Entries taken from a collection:
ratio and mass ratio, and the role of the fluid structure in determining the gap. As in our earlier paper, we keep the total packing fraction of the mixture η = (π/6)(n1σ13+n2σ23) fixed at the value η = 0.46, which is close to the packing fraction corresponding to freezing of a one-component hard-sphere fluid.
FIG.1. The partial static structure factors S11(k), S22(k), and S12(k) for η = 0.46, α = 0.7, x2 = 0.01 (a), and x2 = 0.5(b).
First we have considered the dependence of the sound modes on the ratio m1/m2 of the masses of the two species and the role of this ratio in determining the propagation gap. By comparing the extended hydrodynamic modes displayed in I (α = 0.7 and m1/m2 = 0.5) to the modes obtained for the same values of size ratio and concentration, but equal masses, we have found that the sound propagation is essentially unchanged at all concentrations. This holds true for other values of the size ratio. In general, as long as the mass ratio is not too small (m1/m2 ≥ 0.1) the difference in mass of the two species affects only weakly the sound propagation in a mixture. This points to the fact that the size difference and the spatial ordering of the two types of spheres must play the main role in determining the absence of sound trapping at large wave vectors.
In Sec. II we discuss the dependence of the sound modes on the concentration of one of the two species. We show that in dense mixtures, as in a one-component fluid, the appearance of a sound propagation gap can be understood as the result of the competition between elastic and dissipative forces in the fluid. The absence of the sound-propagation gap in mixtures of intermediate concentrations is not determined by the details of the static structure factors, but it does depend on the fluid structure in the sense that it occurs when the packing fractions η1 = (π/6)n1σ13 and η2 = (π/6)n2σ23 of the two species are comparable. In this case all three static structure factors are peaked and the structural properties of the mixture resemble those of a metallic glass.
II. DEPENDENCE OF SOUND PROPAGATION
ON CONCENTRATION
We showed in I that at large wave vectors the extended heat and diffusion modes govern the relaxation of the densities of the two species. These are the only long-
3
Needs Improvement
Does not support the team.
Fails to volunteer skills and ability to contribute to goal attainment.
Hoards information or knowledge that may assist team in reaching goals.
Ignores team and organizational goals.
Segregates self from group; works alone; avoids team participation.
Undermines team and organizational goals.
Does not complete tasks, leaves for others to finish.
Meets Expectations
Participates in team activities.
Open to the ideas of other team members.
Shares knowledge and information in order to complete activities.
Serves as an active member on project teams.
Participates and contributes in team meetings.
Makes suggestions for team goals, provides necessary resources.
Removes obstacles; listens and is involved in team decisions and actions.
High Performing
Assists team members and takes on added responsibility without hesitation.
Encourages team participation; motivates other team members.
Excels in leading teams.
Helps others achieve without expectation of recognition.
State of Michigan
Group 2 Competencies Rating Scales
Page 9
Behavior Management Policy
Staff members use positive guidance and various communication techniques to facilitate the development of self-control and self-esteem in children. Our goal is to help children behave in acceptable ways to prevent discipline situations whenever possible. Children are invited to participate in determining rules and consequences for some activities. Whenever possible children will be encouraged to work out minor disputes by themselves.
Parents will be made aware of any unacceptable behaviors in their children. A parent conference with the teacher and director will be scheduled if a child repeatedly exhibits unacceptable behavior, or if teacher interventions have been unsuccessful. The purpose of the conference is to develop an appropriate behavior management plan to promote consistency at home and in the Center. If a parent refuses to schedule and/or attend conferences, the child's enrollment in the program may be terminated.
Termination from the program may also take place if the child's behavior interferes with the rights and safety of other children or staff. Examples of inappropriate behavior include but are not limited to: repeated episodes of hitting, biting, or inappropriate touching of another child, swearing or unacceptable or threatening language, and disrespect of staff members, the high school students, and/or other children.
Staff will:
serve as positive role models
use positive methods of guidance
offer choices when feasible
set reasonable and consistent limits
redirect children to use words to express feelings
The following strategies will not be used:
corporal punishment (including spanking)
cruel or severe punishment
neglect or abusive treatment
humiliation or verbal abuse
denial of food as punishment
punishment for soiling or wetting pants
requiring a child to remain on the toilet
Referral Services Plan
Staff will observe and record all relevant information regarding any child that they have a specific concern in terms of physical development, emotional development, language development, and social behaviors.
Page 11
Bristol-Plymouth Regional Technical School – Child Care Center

**Problem requirements**
Every line from the one containing "Staff will observe" through the final line of the data above is to be restated word for word, and nothing more.

**Written response**
Staff will observe and record all relevant information regarding any child that they have a specific concern in terms of physical development, emotional development, language development, and social behaviors.
Page 11
Bristol-Plymouth Regional Technical School – Child Care Center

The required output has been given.